When Siğirci started working with him, she was assigned to analyze a dataset from an experiment that had been carried out at an Italian restaurant. Some customers paid $8 for the buffet, others half price. Afterward, they all filled out a questionnaire about who they were and how they felt about what they’d eaten.
Somewhere in those survey results, the professor was convinced, there
had to be a meaningful relationship between the discount and the diners. But he wasn’t satisfied by Siğirci’s initial review of the data.
“I don’t think I’ve ever done an interesting study where the data ‘came out’ the first time I looked at it,” he told her over email.

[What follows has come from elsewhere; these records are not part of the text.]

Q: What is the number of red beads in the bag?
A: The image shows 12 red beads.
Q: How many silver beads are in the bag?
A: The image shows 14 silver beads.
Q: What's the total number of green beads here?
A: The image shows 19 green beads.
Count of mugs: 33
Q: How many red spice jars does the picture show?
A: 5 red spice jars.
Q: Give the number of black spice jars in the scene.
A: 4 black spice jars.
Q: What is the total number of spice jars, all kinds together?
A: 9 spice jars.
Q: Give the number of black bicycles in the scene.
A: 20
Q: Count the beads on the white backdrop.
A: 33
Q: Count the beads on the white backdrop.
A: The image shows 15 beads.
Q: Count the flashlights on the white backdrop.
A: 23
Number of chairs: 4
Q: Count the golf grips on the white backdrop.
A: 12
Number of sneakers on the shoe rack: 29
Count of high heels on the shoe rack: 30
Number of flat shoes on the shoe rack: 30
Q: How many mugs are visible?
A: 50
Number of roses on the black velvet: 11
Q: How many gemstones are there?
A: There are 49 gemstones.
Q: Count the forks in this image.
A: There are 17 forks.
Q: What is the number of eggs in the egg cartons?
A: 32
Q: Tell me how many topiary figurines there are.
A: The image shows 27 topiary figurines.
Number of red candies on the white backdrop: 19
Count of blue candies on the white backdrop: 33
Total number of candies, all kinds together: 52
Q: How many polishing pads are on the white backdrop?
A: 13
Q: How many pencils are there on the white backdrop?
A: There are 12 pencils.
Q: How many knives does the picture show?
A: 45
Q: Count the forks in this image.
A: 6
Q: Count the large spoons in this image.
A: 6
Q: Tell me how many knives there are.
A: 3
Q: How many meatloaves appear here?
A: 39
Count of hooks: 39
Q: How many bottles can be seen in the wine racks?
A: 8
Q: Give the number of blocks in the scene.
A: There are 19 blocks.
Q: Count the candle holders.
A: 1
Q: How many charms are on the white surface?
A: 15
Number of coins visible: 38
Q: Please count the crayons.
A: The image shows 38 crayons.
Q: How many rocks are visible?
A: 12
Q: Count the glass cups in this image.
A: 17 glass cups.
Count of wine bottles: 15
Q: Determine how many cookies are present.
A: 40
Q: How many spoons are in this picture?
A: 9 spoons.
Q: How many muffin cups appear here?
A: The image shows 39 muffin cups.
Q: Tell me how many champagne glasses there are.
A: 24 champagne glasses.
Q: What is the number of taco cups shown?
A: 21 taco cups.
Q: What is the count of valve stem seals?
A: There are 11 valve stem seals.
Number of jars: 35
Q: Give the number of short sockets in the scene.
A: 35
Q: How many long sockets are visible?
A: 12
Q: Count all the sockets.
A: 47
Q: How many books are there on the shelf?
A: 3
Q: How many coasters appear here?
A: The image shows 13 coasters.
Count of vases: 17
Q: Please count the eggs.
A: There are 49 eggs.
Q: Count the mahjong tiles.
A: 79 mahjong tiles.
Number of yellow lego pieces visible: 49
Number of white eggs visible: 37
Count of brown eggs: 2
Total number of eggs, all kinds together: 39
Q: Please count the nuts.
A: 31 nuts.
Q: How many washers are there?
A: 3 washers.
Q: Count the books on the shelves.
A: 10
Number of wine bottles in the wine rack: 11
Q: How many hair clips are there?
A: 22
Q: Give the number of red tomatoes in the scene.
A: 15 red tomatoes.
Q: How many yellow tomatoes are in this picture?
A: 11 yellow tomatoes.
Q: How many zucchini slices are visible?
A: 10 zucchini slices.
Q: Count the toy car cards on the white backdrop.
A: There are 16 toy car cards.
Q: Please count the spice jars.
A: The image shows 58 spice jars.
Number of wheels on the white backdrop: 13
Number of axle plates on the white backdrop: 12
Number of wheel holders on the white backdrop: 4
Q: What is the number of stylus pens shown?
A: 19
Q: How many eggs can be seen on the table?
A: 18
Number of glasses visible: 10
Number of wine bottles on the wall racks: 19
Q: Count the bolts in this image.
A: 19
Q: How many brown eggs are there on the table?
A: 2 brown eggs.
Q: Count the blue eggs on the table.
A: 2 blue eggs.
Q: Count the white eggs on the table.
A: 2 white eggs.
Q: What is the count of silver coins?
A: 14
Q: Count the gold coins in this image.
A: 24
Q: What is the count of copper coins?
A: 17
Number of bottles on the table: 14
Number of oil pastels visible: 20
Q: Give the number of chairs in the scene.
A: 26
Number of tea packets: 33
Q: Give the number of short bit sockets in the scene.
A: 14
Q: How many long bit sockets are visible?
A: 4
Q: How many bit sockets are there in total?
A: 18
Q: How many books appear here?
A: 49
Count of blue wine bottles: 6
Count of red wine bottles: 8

More than three years later, Wansink would publicly praise Siğirci for being “the grad student who never said ‘no.’” The unpaid visiting scholar from Turkey was dogged, Wansink
wrote on his blog in November 2016. Initially given a “failed study” with “null results,” Siğirci analyzed the data over and over until she began “discovering solutions that held up,” he wrote. Her tenacity ultimately turned the buffet experiment into four published studies about pizza eating, all cowritten with Wansink and
widely covered in the press.
But that’s not how science is supposed to work. Ideally, statisticians say, researchers should set out to prove a specific hypothesis before a study begins. Wansink, in contrast, was retroactively creating hypotheses to fit data patterns that emerged after an experiment was over.